LI.
L'œuvre de la mort est assez connue; elle sépare l'âme d'avec le corps, mais pour laisser à l'âme cette immortalité que plusieurs, faute d'être instruits par Dieu, défendent faiblement. Telle est même l'indigence de leurs raisonnements, qu'ils veulent nous persuader que certaines âmes demeurent attachées au corps, même après la |99 mort. C'est dans ce sens que Platon, quoiqu'il envoie immédiatement au ciel les âmes qu'il lui plaît, nous parle néanmoins, dans sa République1, du cadavre d'un homme laissé sans sépulture, mais qui se conserva longtemps sans se corrompre, parce que l'âme ne l'avait pas abandonné. C'est dans ce sens que Démocrite remarque que les ongles et les cheveux croissent pendant quelque temps dans le tombeau. Or, la qualité de l'air peut avoir arrêté la dissolution de ce corps. En effet, ne se peut-il pas qu'un air plus brûlant, qu'un sol plus imprégné de sel, que la substance du corps elle-même, plus desséchée, enfin que le genre de mort, eussent enlevé d'avance à la corruption tous ses éléments? Quant aux ongles, comme ils sont l'origine des nerfs, il ne faut pas s'étonner que, dans la résolution et l'allongement des nerfs, ils s'allongent eux-mêmes, et paraissent s'étendre de plus en plus à mesure que la chair s'affaiblit. Les cheveux sont alimentés aussi par la cervelle, qui doit à son rempart secret de résister plus long-temps. D'ailleurs, chez les vivants eux-mêmes, la chevelure abonde ou disparaît suivant l'abondance de la cervelle. Tu as le témoignage des médecins.

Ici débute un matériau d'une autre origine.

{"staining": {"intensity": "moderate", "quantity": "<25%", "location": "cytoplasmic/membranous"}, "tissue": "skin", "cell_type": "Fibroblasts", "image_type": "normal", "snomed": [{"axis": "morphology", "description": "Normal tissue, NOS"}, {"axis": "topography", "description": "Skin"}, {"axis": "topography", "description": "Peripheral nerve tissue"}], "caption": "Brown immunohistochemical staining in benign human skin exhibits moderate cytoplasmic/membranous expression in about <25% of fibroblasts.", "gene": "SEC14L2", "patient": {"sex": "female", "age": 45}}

Il y a plus. Il est certain qu'il ne demeure pas la moindre parcelle de l'âme dans le corps, condamné lui-même à disparaître un jour, aussitôt que le temps aura détruit tout le théâtre de ce corps. Voilà pourquoi quelques-uns ne veulent pas qu'on lui rende les honneurs funèbres par le feu, afin d'épagner le superflu de l'âme. Mais cette piété a son principe dans une autre cause qui, loin de ménager les restes de l'âme, a en horreur cette cruauté, même à l'égard du corps lui seul, parce que ce corps humain n'a pas mérité la barbarie de ce supplice.
D'ailleurs, l'âme étant indivisible, puisqu'elle est immortelle, nous oblige à croire que la mort est indivisible, |100 survenant indivisiblement pour l'âme, non pas en tant qu'immortelle, mais en tant qu'indivisible. Or, la mort se divisera si l'âme se divise aussi, le superflu de l'âme devant mourir un jour: ainsi une portion de la mort demeurera avec une portion de l'âme. Qu'il existe des vestiges de cette opinion, je ne l'ignore pas. Je l'ai appris par l'exemple d'un des miens. J'ai connu une femme, née de parents chrétiens, morte dans la fleur de l'âge et de la beauté, peu de temps après un mariage unique. Elle s'était endormie dans la paix du Seigneur. Avant que l'on procédât à sa sépulture, au moment où le prêtre prononçait les prières, au premier souffle de l'oraison, elle écarta les mains de sa poitrine, les croisa dans l'attitude d'une suppliante, et ne les laissa retomber à leur place qu'après que les prières eurent été achevées.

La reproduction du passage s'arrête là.